# SELECTED TEXT
BikeE2
Why I built it
I wanted a motorized bicycle that both my wife and I could ride together. We live in south St. Louis, and 90% of our commuting is within 10 miles of the house. Our part of town also has decent bike lanes, and the city and state have reasonable regulations on motorized bikes. We go camping in the midwest as well, pulling our little Casita travel trailer behind our truck. I wanted a vehicle that could pull us both ~20 miles on campground and country roads (more with gas stops), which is enough to get from many campgrounds to recreational spots such as small picturesque towns. Also, I'm a paramotor pilot and periodically go to fly ins, where we camp and I fly. I wanted a vehicle where my wife could befriend another wife and they could take rides and maybe sight see. Finally, I'm a rotating petroleum engineer, and I work in the middle east, or wherever, for 4-6 weeks and then get 4-6 weeks off. So, unless I meet my wife in Europe or California or wherever on my days off, I'm home in south St. Louis. Building this bike was a good hobby for me.
Why I chose the BikeE2
I chose to modify the BikeE2 mainly because I already owned it. I bought it in about 2000. BikeE is out of business now, but their recumbents were known for their durability. I bought a single seat BikeE when I bought the E2 and have been putting at least 50 miles a week on it since then, with no problems at all. The BikeE2 also has good brakes and a 20" rear wheel, which helps in climbing hills.
Power choices (general)
After thinking of many power train combinations, I decided I wanted a tiny 4 stroke gas engine, coupled with an automatic transmission with deep gear reduction. I chose gas over electric because I wanted the range and I wanted to avoid the expense and problems of expensive batteries. I would have liked the lower noise levels of electric power, but I'm going to try and design some of that out. I wanted an automatic transmission so my wife could ride it more easily, and because many states require it for the vehicle to be called a motorized bicycle. And I wanted deep gear reduction because we need it to carry 2 people up and down hills, and we probably have no business riding the BikeE2 at more than 21-22 m/h anyway.

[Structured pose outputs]
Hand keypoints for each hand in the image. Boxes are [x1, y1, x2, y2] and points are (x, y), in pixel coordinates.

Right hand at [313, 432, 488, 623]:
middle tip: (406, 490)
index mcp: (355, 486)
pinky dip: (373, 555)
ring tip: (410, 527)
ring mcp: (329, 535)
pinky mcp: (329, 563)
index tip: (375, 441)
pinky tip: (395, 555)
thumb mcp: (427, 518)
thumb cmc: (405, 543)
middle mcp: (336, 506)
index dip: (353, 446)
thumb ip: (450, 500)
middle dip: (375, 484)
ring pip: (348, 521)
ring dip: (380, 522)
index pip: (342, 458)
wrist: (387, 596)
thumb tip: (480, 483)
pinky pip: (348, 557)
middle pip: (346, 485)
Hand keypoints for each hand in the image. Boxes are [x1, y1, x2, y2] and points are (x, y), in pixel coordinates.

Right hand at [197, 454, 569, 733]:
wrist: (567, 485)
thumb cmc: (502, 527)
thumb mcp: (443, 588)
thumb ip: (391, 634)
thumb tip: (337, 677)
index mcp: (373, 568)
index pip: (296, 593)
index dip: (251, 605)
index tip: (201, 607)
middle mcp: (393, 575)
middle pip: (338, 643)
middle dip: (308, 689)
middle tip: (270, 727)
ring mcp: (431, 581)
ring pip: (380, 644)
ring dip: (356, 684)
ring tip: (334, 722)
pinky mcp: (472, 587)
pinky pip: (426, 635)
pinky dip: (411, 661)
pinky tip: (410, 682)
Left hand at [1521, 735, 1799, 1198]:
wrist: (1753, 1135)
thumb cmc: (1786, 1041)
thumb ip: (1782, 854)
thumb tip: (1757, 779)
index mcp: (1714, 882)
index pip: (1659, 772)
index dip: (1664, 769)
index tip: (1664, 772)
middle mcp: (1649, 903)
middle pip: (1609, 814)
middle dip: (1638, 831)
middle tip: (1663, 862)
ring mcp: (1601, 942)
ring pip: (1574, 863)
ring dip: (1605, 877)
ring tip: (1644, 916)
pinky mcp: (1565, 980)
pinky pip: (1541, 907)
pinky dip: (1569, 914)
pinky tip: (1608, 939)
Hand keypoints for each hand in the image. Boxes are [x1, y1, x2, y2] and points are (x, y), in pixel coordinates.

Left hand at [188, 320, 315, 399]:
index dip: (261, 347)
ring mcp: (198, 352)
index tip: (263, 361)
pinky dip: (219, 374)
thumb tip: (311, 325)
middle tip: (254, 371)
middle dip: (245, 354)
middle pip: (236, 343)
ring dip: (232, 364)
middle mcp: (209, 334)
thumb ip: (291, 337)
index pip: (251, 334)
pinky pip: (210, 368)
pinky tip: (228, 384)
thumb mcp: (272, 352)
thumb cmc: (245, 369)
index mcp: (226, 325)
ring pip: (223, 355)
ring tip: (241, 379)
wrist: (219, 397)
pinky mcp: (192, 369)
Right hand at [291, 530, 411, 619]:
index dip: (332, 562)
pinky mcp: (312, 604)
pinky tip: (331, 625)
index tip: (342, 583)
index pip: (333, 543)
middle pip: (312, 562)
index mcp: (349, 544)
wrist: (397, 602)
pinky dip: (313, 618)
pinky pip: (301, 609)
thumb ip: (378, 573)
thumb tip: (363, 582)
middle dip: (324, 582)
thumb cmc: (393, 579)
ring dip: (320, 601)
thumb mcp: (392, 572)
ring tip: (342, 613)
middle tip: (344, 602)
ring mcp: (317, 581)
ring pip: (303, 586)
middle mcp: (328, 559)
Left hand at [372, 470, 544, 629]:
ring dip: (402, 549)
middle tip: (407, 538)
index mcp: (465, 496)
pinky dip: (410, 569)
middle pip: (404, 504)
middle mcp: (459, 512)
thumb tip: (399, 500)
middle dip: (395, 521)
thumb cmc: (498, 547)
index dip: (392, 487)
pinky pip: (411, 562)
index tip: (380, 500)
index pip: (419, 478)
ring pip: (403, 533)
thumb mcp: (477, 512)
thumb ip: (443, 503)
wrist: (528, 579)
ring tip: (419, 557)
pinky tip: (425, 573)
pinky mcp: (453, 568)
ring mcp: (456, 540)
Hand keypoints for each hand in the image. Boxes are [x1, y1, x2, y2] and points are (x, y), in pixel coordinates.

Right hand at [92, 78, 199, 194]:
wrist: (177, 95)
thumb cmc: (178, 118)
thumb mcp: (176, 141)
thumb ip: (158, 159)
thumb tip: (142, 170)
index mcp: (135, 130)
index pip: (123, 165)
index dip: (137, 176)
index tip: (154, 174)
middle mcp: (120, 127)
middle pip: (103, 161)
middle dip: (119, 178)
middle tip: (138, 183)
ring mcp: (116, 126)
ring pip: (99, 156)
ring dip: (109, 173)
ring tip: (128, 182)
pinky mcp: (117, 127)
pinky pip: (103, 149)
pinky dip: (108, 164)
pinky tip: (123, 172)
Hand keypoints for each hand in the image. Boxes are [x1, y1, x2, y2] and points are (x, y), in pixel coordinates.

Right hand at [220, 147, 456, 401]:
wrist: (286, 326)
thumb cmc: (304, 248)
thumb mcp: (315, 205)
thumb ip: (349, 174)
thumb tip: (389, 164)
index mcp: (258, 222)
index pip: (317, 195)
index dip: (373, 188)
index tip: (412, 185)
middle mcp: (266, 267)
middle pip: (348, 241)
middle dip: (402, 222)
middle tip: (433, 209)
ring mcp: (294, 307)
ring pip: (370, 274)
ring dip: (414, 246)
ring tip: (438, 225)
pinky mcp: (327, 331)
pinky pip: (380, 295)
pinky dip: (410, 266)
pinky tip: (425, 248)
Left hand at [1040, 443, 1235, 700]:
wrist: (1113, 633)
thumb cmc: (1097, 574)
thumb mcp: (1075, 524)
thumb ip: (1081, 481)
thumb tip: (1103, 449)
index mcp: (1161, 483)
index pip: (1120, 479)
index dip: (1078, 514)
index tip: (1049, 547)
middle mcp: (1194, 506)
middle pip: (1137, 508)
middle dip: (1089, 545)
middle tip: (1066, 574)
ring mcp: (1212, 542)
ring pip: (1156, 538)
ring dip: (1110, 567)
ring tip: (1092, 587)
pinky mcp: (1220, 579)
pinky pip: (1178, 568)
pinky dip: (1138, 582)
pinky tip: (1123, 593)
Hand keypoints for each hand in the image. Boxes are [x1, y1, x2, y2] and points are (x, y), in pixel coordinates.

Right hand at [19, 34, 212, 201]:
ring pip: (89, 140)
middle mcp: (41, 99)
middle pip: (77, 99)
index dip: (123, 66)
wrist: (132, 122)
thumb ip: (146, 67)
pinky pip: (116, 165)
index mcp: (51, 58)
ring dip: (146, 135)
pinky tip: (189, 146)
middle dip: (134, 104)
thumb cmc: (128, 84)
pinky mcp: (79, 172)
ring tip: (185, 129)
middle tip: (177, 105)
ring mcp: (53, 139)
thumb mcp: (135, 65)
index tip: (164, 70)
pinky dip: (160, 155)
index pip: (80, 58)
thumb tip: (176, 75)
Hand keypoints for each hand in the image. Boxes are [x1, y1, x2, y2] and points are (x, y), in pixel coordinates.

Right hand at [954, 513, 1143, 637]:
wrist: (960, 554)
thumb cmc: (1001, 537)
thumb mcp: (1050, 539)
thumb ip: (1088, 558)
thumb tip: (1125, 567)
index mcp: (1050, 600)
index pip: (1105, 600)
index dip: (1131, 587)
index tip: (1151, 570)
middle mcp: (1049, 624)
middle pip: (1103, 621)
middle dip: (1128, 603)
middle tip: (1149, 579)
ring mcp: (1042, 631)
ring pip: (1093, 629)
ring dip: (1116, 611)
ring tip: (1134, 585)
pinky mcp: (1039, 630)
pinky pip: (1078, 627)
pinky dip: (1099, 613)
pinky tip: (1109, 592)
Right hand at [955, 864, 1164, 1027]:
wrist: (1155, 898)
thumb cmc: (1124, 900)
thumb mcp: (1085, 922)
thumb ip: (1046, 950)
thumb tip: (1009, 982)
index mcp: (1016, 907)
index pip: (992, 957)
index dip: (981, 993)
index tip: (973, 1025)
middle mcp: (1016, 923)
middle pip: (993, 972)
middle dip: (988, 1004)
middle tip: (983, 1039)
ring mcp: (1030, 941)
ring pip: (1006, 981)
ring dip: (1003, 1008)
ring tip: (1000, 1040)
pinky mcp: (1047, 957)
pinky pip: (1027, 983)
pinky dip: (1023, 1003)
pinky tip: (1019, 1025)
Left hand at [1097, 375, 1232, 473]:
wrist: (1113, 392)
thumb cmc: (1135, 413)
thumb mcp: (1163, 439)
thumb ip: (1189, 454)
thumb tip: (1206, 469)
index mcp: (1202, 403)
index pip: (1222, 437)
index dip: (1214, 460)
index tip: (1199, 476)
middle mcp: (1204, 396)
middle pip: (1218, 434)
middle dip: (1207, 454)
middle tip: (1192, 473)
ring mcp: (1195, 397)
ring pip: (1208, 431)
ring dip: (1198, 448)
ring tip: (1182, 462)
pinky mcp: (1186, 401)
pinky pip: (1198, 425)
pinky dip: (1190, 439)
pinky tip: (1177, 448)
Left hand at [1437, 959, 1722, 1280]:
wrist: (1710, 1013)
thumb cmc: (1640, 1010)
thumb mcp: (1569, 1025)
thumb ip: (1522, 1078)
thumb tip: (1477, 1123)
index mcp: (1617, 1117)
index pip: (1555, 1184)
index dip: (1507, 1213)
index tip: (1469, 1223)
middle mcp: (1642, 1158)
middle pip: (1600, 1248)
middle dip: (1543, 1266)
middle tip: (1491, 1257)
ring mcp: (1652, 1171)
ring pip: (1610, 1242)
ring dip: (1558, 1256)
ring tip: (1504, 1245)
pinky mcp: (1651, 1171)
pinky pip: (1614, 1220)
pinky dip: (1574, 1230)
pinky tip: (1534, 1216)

# TASK REQUIREMENTS
1. According to the BikeE2 build text, why did the builder choose a gas engine over electric power? Answer in one to three sentences.
2. List every geographic place or region named in the BikeE2 build text.
3. In roughly what year did the builder buy the BikeE2, according to the BikeE2 build text?
The items are not needed for any of this work.

# COMPLETED EXERCISE
1. The builder chose gas because he wanted the range it provides. He also wanted to avoid the expense and problems of expensive batteries.

2.
- South St. Louis
- The midwest
- The middle east
- Europe
- California

3. About 2000.